Once the line containing "e heat, colour" is found in the data below, repeat it and every later line exactly, leaving the pictures out.
----
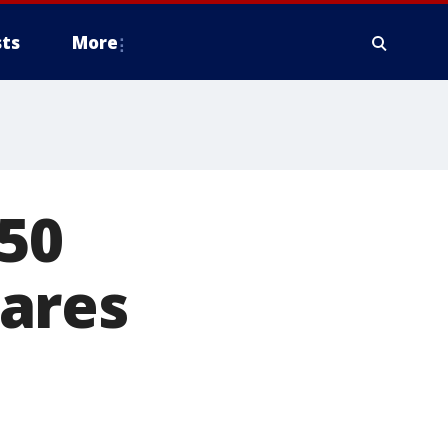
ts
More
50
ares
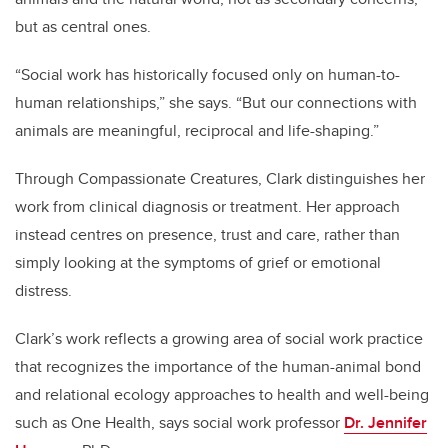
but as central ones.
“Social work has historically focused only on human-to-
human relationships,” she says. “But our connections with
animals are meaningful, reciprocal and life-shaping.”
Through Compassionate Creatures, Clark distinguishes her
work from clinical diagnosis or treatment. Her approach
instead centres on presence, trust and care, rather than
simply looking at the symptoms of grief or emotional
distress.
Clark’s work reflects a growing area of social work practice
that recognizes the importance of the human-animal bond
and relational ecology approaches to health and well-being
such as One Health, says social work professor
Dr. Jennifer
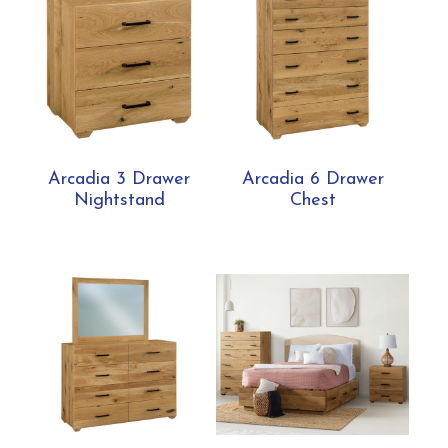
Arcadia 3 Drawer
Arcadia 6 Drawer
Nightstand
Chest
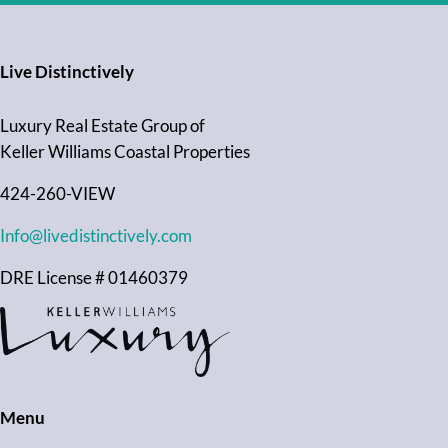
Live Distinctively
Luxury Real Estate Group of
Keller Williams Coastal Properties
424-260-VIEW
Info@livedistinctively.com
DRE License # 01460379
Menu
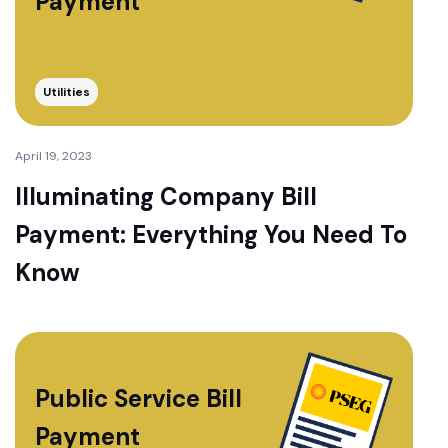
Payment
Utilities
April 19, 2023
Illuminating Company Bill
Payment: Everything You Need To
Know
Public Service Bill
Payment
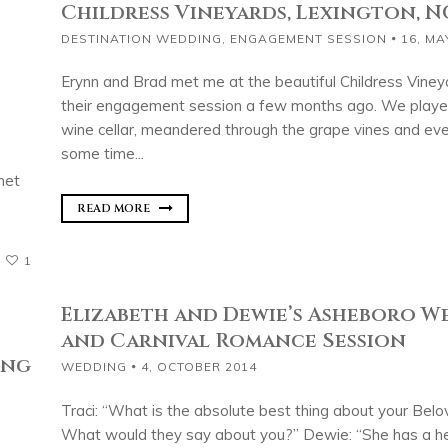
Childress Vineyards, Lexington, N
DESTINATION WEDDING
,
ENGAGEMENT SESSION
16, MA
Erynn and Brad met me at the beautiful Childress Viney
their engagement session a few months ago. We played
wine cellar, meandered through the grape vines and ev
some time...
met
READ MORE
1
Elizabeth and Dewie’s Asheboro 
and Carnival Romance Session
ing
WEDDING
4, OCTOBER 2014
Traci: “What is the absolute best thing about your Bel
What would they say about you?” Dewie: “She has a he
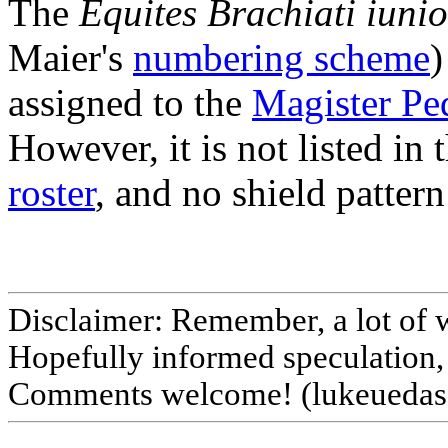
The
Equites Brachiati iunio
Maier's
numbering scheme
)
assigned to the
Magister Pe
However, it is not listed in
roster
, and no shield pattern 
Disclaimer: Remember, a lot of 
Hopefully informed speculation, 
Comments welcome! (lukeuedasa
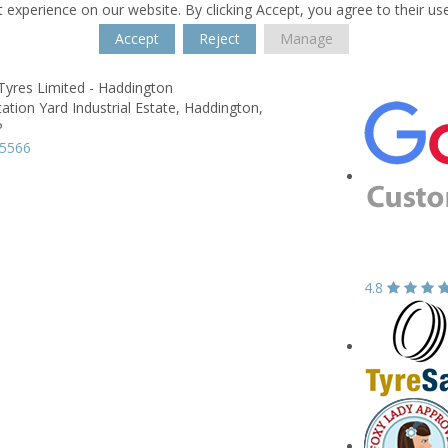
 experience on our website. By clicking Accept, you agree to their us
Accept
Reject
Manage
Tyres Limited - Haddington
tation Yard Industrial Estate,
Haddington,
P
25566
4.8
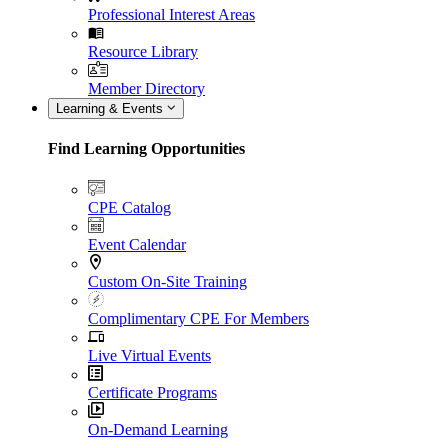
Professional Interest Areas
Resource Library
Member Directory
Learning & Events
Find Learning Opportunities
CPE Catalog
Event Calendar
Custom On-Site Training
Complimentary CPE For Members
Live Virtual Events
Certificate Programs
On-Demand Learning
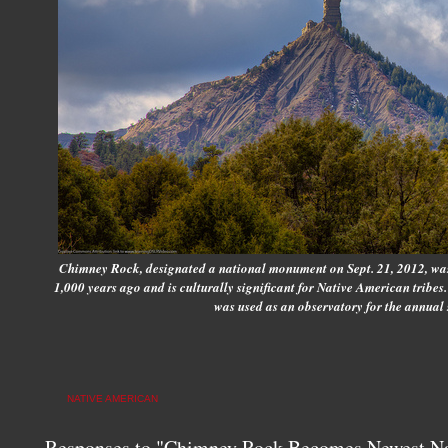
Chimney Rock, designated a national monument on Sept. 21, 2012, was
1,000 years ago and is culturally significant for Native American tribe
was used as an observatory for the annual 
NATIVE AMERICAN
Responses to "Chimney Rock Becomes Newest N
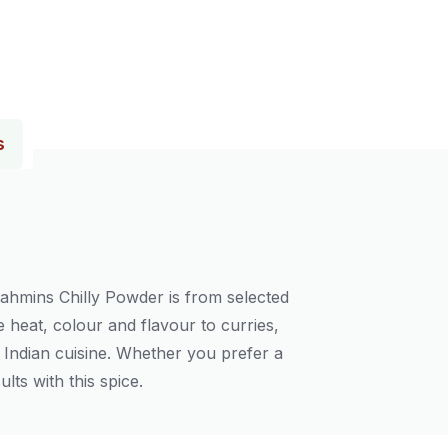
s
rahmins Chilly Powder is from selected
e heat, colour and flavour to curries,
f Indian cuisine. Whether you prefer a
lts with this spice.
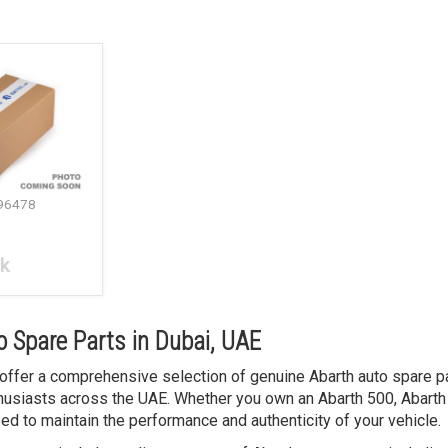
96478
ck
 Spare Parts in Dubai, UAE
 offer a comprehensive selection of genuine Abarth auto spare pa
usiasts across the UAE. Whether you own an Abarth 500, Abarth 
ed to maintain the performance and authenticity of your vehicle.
----
» **FINISHED EXERCISE**:
e heat, colour and flavour to curries,
f Indian cuisine. Whether you prefer a
lts with this spice.
96478
ck
 Spare Parts in Dubai, UAE
 offer a comprehensive selection of genuine Abarth auto spare pa
usiasts across the UAE. Whether you own an Abarth 500, Abarth 
ed to maintain the performance and authenticity of your vehicle.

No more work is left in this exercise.